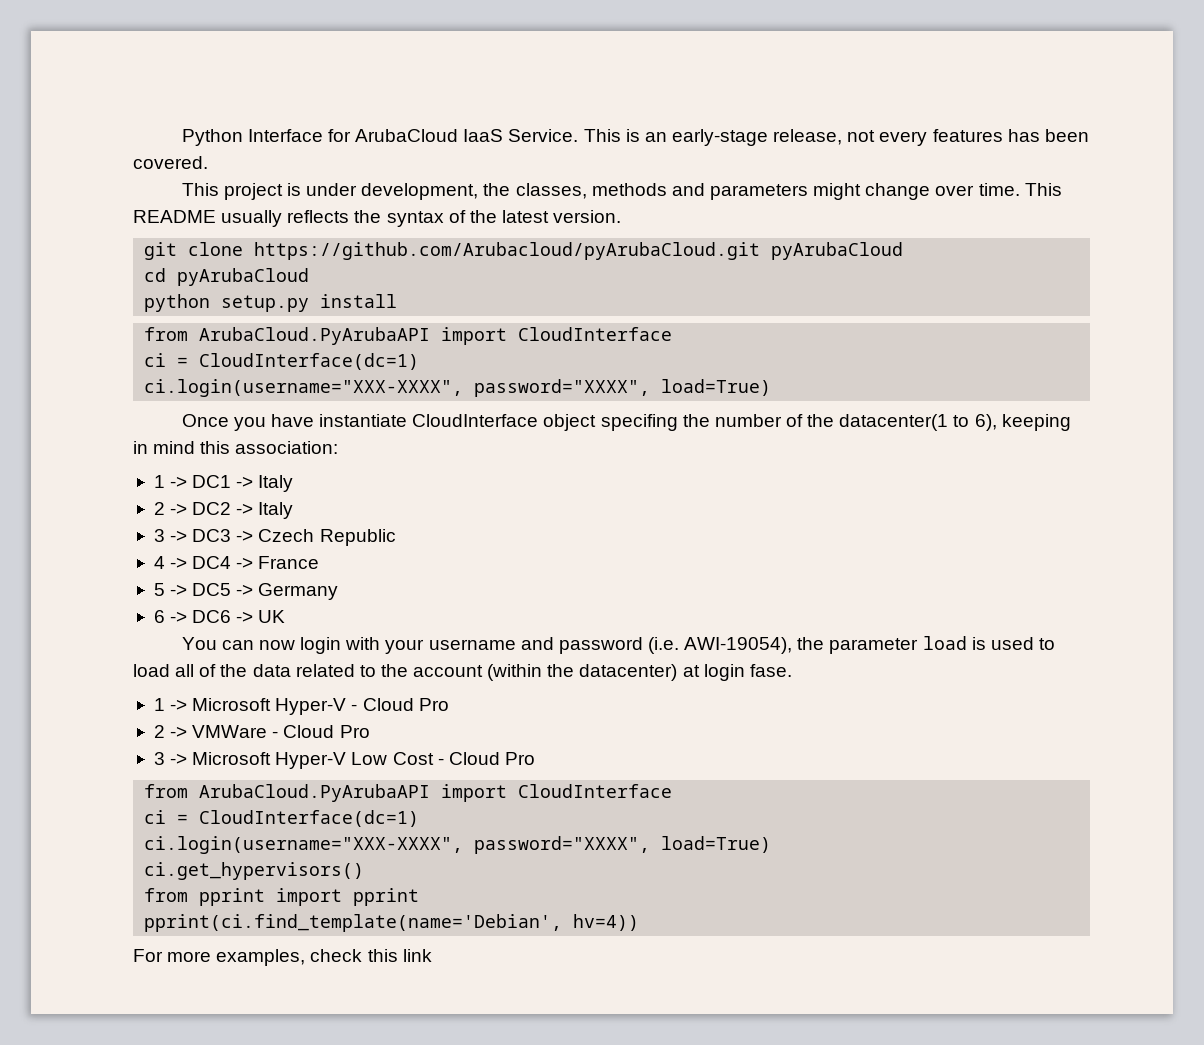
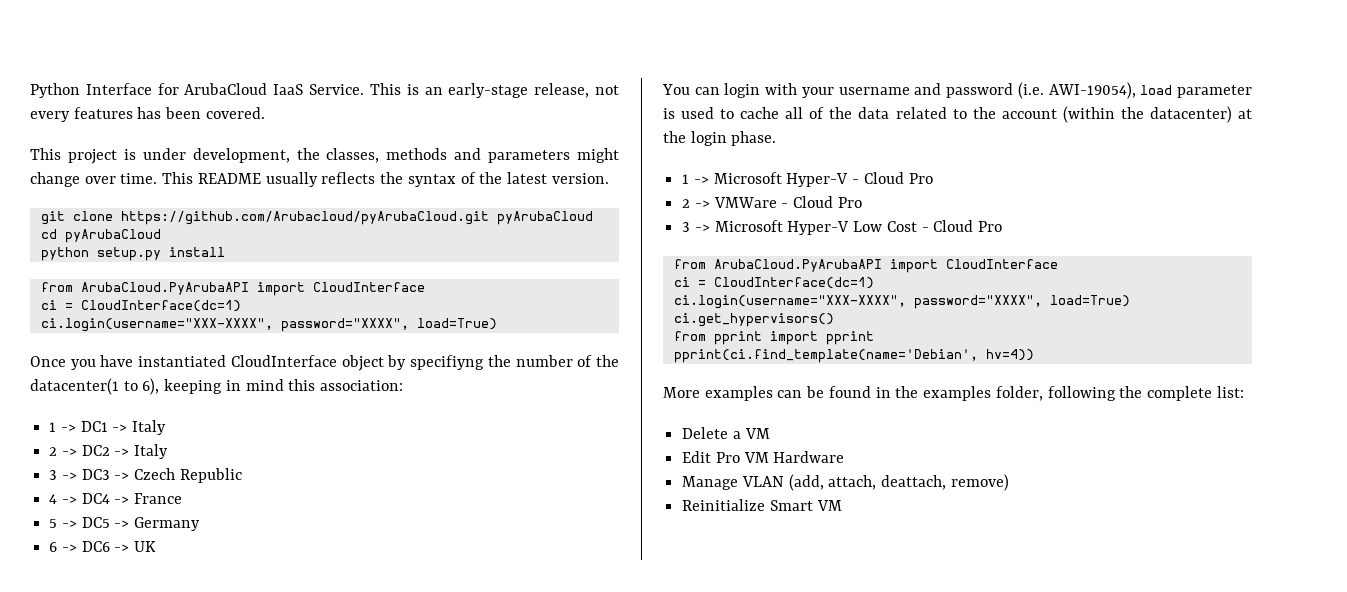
[319,414,408,427] instantiate -> [138,355,227,367] instantiated
[600,414,678,431] specifing -> [387,355,485,370] by specifiyng
[259,640,296,650] now -> (720, 91) none
[797,636,967,654] the parameter load -> [1140,85,1252,98] load parameter
[133,664,170,677] load -> [740,107,780,119] cache
[703,664,792,681] login fase. -> [663,131,777,146] the login phase.
[133,949,432,966] For more examples, check this link -> [663,386,1244,401] [682,427,770,439] [682,451,845,463] [682,474,1009,491] [682,499,842,511] More examples can be found in the examples folder, following the complete list: // Delete a VM // Edit Pro VM Hardware // Manage VLAN (add, attach, deattach, remove) // Reinitialize Smart VM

##########

■ Try it ■
After locating the line containing "[259,640,296,650] now -> (720, 91) none", write out that line and all remaining lines of the records exactly, with nothing added.

■ Task answer ■
[259,640,296,650] now -> (720, 91) none
[797,636,967,654] the parameter load -> [1140,85,1252,98] load parameter
[133,664,170,677] load -> [740,107,780,119] cache
[703,664,792,681] login fase. -> [663,131,777,146] the login phase.
[133,949,432,966] For more examples, check this link -> [663,386,1244,401] [682,427,770,439] [682,451,845,463] [682,474,1009,491] [682,499,842,511] More examples can be found in the examples folder, following the complete list: // Delete a VM // Edit Pro VM Hardware // Manage VLAN (add, attach, deattach, remove) // Reinitialize Smart VM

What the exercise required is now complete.